Ce texte est composé d’extraits du « catecismo civil español«  composé en 1808 et qui a fait l’objet de multiples réimpressions pendant la guerre d’indépendance espagnole. Celle -ci commence le  2 mai 1808 à Madrid,  suite à l’occupation  du pays  par les troupes napoléoniennes et la nomination du frère de Napoléon, Joseph, comme roi d’Espagne.  Selon  le  modèle des catéchismes de l’époque, il se présente sous forme de questions-réponses, censées faciliter l’assimilation du message par le  lecteur. Malgré le terme « catéchisme » et l’abondance des références religieuses, il s’agit bien  d’un document civil et politique, dont on ignore les auteurs. Ce document peut être utilisé pour aborder les résistances des peuples européens face aux conquêtes napoléoniennes.

L’occupation de l’Espagne  par les troupes napoléoniennes et son intégration dans l’empire ont suscité à partir de mai 1808 une résistance du peuple espagnol qui a donné bien du fil à retordre aux troupes françaises jusqu’en 1814. L’Espagne n’ayant pas les moyens militaires d’affronter ce qui était à l’époque la meilleure armée européeenne, la lutte contre l’invasion française a pris des formes originales  pendant la Guerre d’indépendance, dont on peut relever deux traits majeurs:

  • une authentique guerre populaire qui fait entrer dans le vocabulaire moderne le terme « guerrilla« , « petite guerre », mais surtout nouvelle façon de faire la guerre.
  • le recours aux moyens de propagande contre l’ennemi pour stimuler l’ardeur des « patriotes ».

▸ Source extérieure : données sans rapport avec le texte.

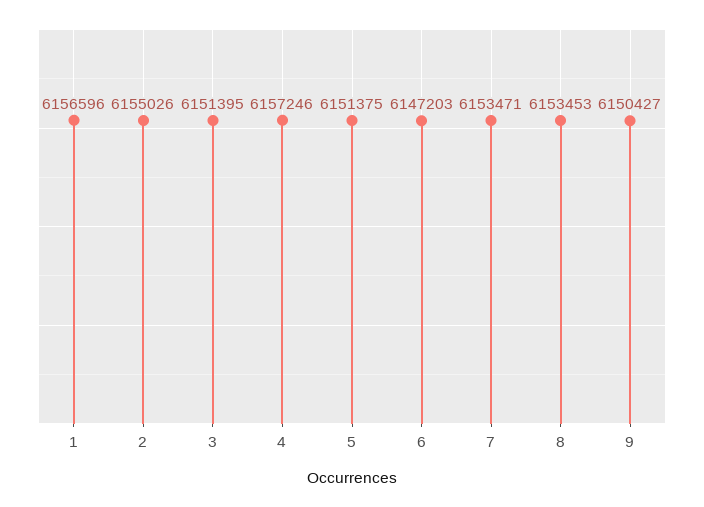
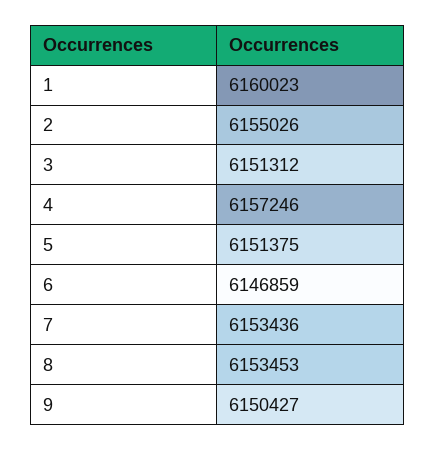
  {
-   "1": 6156596,
+   "1": 6160023,
    "2": 6155026,
-   "3": 6151395,
+   "3": 6151312,
    "4": 6157246,
    "5": 6151375,
-   "6": 6147203,
+   "6": 6146859,
-   "7": 6153471,
+   "7": 6153436,
    "8": 6153453,
    "9": 6150427
  }

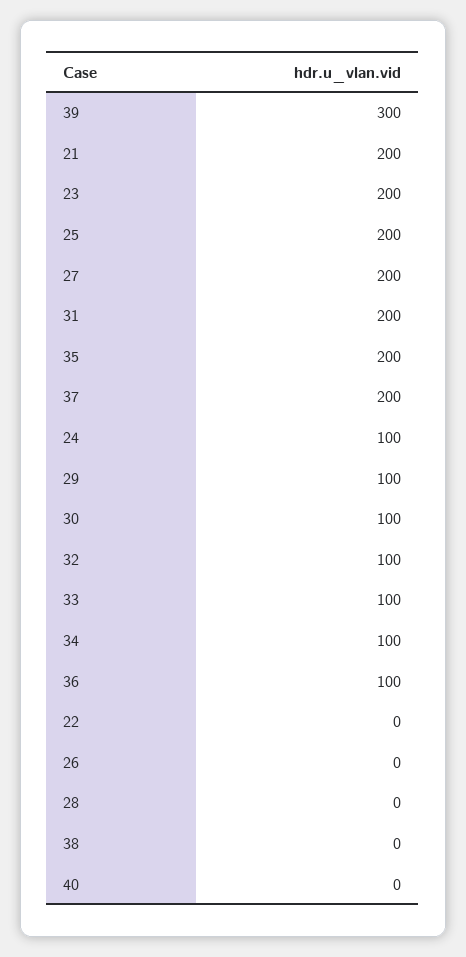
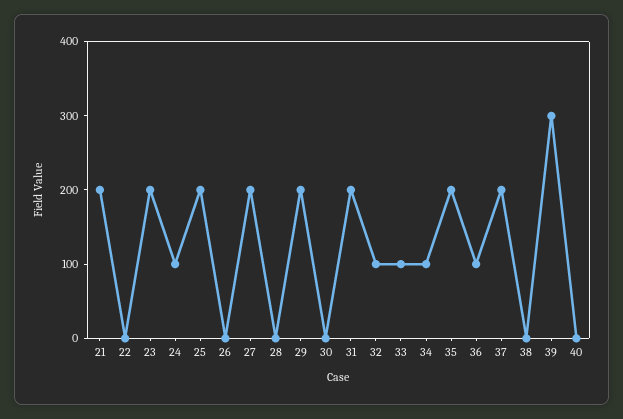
  {
    "39": 300,
    "21": 200,
    "23": 200,
    "25": 200,
    "27": 200,
    "31": 200,
    "35": 200,
    "37": 200,
    "24": 100,
-   "29": 100,
+   "29": 200,
-   "30": 100,
+   "30": 0,
    "32": 100,
    "33": 100,
    "34": 100,
    "36": 100,
    "22": 0,
    "26": 0,
    "28": 0,
    "38": 0,
    "40": 0
  }

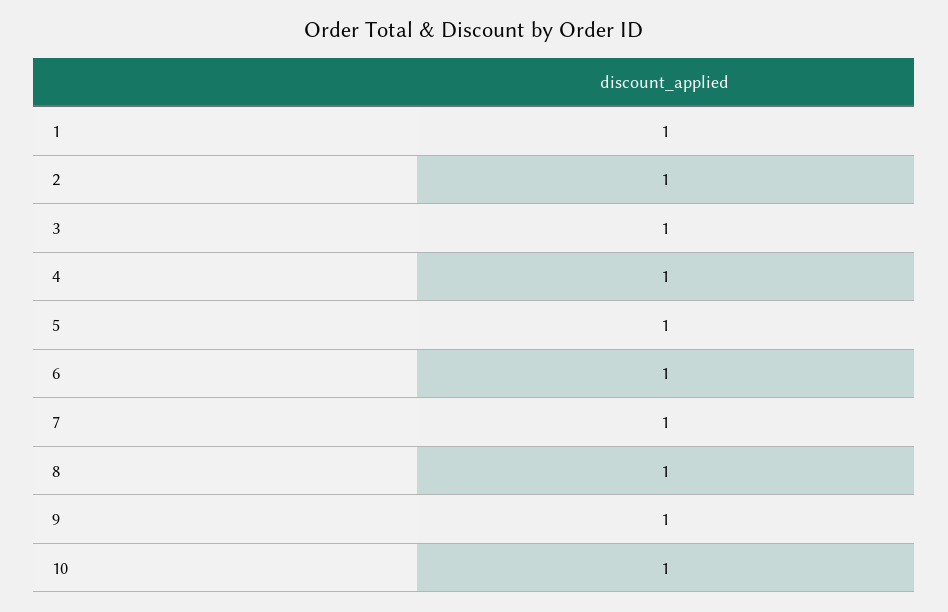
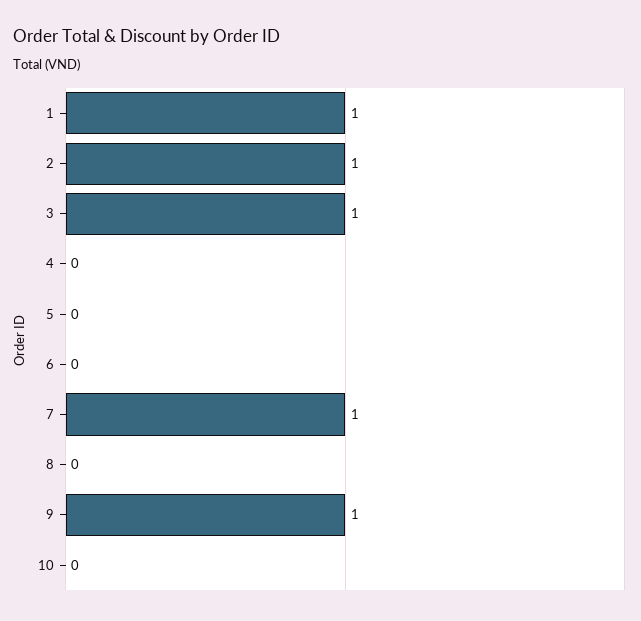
  {
    "1": 1,
    "2": 1,
    "3": 1,
-   "4": 1,
+   "4": 0,
-   "5": 1,
+   "5": 0,
-   "6": 1,
+   "6": 0,
    "7": 1,
-   "8": 1,
+   "8": 0,
    "9": 1,
-   "10": 1
+   "10": 0
  }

Le catéchisme espagnol relève donc de la propagande anti-française et c’est la raison pour laquelle il a fait l’objet de multiples réimpressions à l’initiative des juntes provinciales. Les arguments de nature religieuse occupe une place dominante, puisque Napoléon est comparé à l’Antéchrist ayant une double nature, « une diabolique et une inhumaine », et qu’il est à la tête d’un peuple de « nouveaux hérétiques« , « esclave de la fausse philosophie » (celle des Lumières); alors que l’Espagnol est défini comme « chrétien, catholique, apostolique et romain ». Ces éléments permettent d’illustrer la dimension idéologique des guerres de la Révolution et de l’Empire et d’évoquer un cas concret de ces européens qui chosissent le camp des envahisseurs dont ils partagent les principes politiques: en Espagne, on les appelait, de façon méprisante,  les « afrancesados »

Cependant, il faut aller au -delà des arguments religieux. C’est bien au sentiment national des Espagnols qu’il est fait appel pour libérer le pays des envahisseurs. Un peuple régi par un même roi et gouvernés par les mêmes lois et dont les membres  ont le devoir de se protéger, de s’entraider et de se défendre mutuellement.

La guerre d’indépendance menée contre les troupes napoléoniennes est donc un événement majeur dans l’émergence d’un nationalisme espagnol, « moderne » et « anti-moderne » à la fois,  catholique et anti-libérale. Au 20ème siècle, le général Franco en sera le plus illustre réprésentant.